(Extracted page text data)
───
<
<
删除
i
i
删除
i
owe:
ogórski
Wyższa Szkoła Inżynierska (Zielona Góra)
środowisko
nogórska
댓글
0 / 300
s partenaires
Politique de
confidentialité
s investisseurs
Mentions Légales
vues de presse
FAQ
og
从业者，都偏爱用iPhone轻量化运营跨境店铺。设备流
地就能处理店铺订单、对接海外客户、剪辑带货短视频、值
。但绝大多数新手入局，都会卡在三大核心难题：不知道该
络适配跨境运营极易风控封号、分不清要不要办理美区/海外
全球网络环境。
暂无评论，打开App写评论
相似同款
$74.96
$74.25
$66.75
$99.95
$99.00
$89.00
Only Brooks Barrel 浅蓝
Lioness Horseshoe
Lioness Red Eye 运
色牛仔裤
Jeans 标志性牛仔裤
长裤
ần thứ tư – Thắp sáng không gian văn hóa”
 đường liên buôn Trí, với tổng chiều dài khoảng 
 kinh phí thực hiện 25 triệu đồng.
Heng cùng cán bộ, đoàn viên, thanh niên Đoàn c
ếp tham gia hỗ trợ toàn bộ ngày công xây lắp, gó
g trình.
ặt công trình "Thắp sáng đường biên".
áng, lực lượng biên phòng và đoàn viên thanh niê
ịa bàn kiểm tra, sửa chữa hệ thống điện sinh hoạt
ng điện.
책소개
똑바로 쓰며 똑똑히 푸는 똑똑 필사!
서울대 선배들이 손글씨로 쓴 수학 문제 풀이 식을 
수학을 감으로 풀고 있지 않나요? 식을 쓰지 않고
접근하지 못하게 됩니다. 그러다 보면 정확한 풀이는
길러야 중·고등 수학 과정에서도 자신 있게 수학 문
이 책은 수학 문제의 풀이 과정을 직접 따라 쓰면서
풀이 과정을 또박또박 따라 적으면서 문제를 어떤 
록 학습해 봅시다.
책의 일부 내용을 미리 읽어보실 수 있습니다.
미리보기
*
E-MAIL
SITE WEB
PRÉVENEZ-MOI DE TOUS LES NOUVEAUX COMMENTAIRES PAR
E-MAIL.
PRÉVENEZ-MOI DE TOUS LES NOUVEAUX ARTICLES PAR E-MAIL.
───
● **EXERCISE DESCRIPTION**: Rewrite the records, replacing each occurrence of "E-MAIL" with "EMAIL" and leaving everything else unchanged.

● **SOLUTION BELOW**:
<
<
删除
i
i
删除
i
owe:
ogórski
Wyższa Szkoła Inżynierska (Zielona Góra)
środowisko
nogórska
댓글
0 / 300
s partenaires
Politique de
confidentialité
s investisseurs
Mentions Légales
vues de presse
FAQ
og
从业者，都偏爱用iPhone轻量化运营跨境店铺。设备流
地就能处理店铺订单、对接海外客户、剪辑带货短视频、值
。但绝大多数新手入局，都会卡在三大核心难题：不知道该
络适配跨境运营极易风控封号、分不清要不要办理美区/海外
全球网络环境。
暂无评论，打开App写评论
相似同款
$74.96
$74.25
$66.75
$99.95
$99.00
$89.00
Only Brooks Barrel 浅蓝
Lioness Horseshoe
Lioness Red Eye 运
色牛仔裤
Jeans 标志性牛仔裤
长裤
ần thứ tư – Thắp sáng không gian văn hóa”
 đường liên buôn Trí, với tổng chiều dài khoảng 
 kinh phí thực hiện 25 triệu đồng.
Heng cùng cán bộ, đoàn viên, thanh niên Đoàn c
ếp tham gia hỗ trợ toàn bộ ngày công xây lắp, gó
g trình.
ặt công trình "Thắp sáng đường biên".
áng, lực lượng biên phòng và đoàn viên thanh niê
ịa bàn kiểm tra, sửa chữa hệ thống điện sinh hoạt
ng điện.
책소개
똑바로 쓰며 똑똑히 푸는 똑똑 필사!
서울대 선배들이 손글씨로 쓴 수학 문제 풀이 식을 
수학을 감으로 풀고 있지 않나요? 식을 쓰지 않고
접근하지 못하게 됩니다. 그러다 보면 정확한 풀이는
길러야 중·고등 수학 과정에서도 자신 있게 수학 문
이 책은 수학 문제의 풀이 과정을 직접 따라 쓰면서
풀이 과정을 또박또박 따라 적으면서 문제를 어떤 
록 학습해 봅시다.
책의 일부 내용을 미리 읽어보실 수 있습니다.
미리보기
*
EMAIL
SITE WEB
PRÉVENEZ-MOI DE TOUS LES NOUVEAUX COMMENTAIRES PAR
EMAIL.
PRÉVENEZ-MOI DE TOUS LES NOUVEAUX ARTICLES PAR EMAIL.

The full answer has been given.